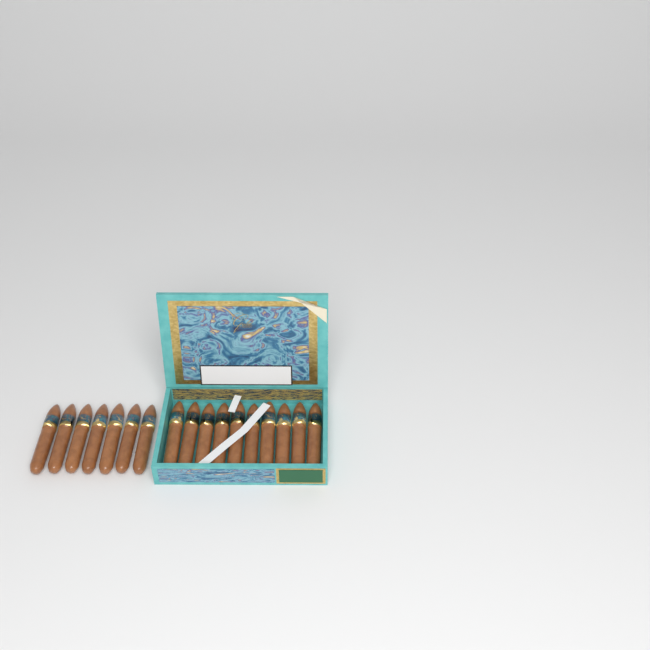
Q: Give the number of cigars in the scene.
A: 17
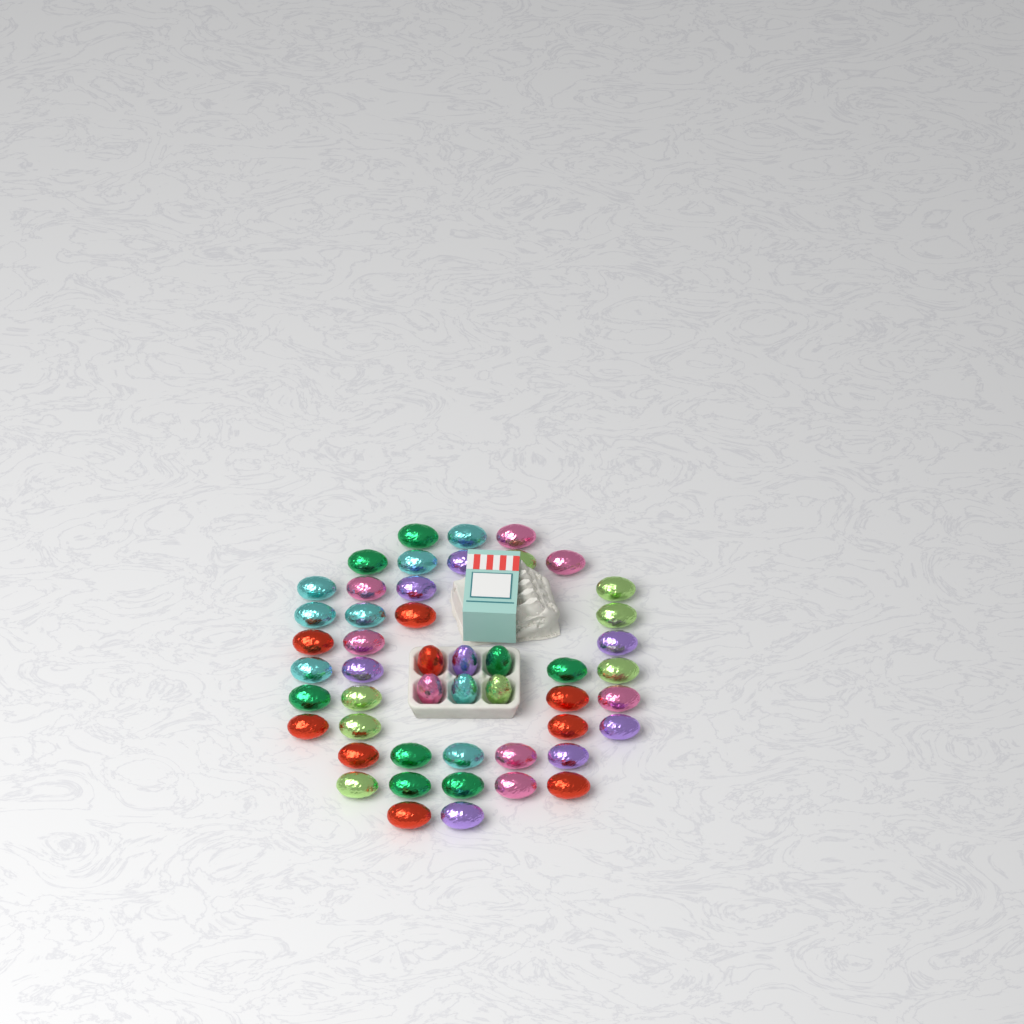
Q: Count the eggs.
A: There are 49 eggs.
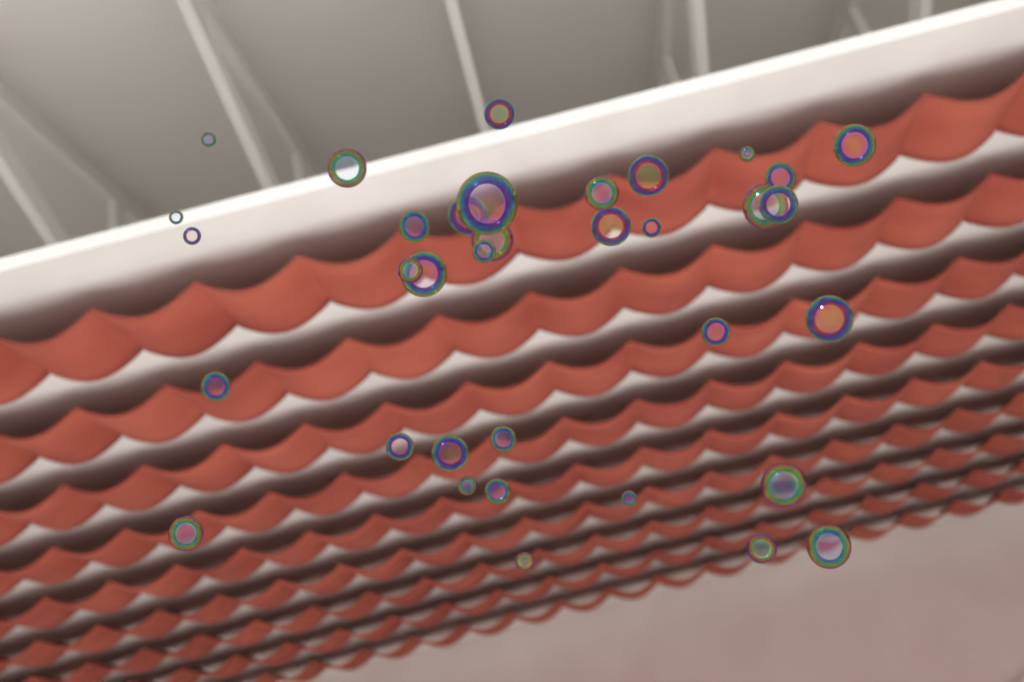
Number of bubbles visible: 36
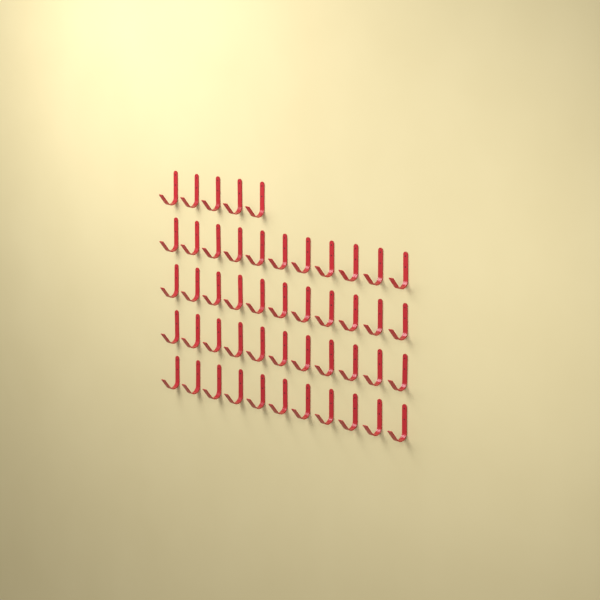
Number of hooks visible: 49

##########

**What needs to be done:** Write out the data above again with "visible" replaced by "in view" wherever it occurs, changing nothing else, and leave out the pictures.

**Full solution:**
Q: Give the number of cigars in the scene.
A: 17
Q: Count the eggs.
A: There are 49 eggs.
Number of bubbles in view: 36
Number of hooks in view: 49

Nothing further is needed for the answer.